◆ What to produce ◆
Convert every line of text in the entries below into one JSON list of strings, one string per line, with blank lines left out. Leave the pictures out of the answer.

◆ Available data ◆
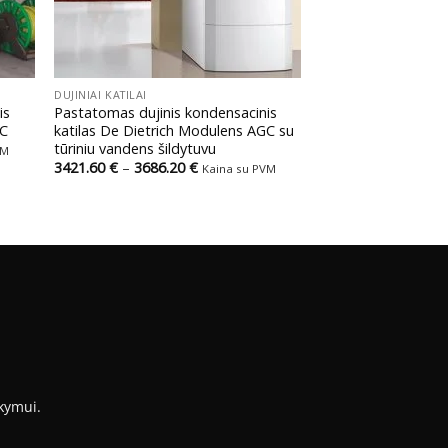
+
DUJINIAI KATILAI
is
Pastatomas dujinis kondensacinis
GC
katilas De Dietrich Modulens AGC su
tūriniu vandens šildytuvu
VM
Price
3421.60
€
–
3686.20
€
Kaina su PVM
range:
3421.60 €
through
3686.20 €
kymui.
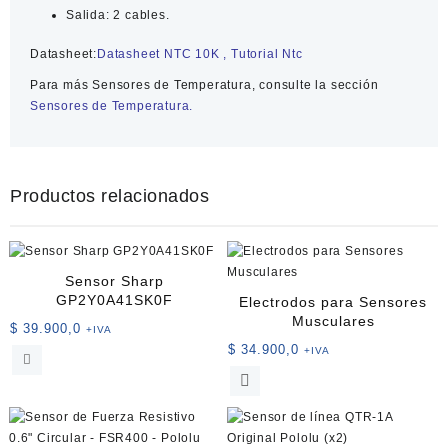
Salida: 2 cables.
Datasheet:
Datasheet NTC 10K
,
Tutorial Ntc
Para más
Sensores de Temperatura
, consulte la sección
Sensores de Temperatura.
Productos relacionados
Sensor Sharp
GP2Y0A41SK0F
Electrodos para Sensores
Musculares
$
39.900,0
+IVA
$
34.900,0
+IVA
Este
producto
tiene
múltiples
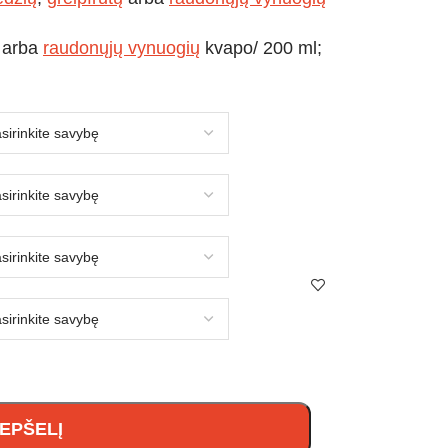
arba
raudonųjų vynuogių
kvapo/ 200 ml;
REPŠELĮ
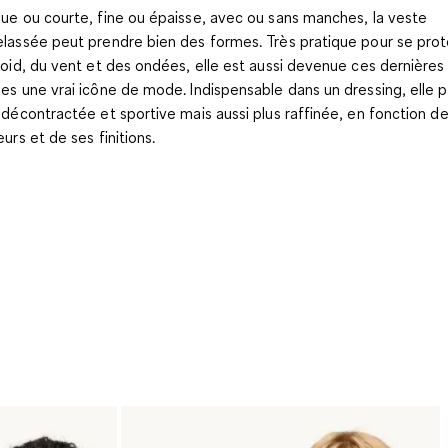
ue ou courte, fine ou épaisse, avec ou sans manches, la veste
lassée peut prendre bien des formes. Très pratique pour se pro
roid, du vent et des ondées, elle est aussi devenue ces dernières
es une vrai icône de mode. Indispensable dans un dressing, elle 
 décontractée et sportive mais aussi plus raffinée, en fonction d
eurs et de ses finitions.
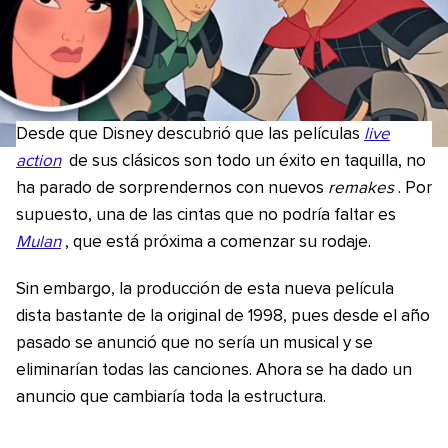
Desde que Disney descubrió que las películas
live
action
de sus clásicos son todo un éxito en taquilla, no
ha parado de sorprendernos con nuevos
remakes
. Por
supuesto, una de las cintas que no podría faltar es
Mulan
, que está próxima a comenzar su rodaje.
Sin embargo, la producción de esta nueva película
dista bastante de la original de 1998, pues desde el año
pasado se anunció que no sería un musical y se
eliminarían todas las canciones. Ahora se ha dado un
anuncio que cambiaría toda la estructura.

◆ Written solution ◆
[
  "+",
  "DUJINIAI KATILAI",
  "is",
  "Pastatomas dujinis kondensacinis",
  "GC",
  "katilas De Dietrich Modulens AGC su",
  "tūriniu vandens šildytuvu",
  "VM",
  "Price",
  "3421.60",
  "€",
  "–",
  "3686.20",
  "€",
  "Kaina su PVM",
  "range:",
  "3421.60 €",
  "through",
  "3686.20 €",
  "kymui.",
  "Salida: 2 cables.",
  "Datasheet:",
  "Datasheet NTC 10K",
  ",",
  "Tutorial Ntc",
  "Para más",
  "Sensores de Temperatura",
  ", consulte la sección",
  "Sensores de Temperatura.",
  "Productos relacionados",
  "Sensor Sharp",
  "GP2Y0A41SK0F",
  "Electrodos para Sensores",
  "Musculares",
  "$",
  "39.900,0",
  "+IVA",
  "$",
  "34.900,0",
  "+IVA",
  "Este",
  "producto",
  "tiene",
  "múltiples",
  "arba",
  "raudonųjų vynuogių",
  "kvapo/ 200 ml;",
  "REPŠELĮ",
  "ue ou courte, fine ou épaisse, avec ou sans manches, la veste",
  "lassée peut prendre bien des formes. Très pratique pour se pro",
  "roid, du vent et des ondées, elle est aussi devenue ces dernières",
  "es une vrai icône de mode. Indispensable dans un dressing, elle ",
  " décontractée et sportive mais aussi plus raffinée, en fonction d",
  "eurs et de ses finitions.",
  "Desde que Disney descubrió que las películas",
  "live",
  "action",
  "de sus clásicos son todo un éxito en taquilla, no",
  "ha parado de sorprendernos con nuevos",
  "remakes",
  ". Por",
  "supuesto, una de las cintas que no podría faltar es",
  "Mulan",
  ", que está próxima a comenzar su rodaje.",
  "Sin embargo, la producción de esta nueva película",
  "dista bastante de la original de 1998, pues desde el año",
  "pasado se anunció que no sería un musical y se",
  "eliminarían todas las canciones. Ahora se ha dado un",
  "anuncio que cambiaría toda la estructura."
]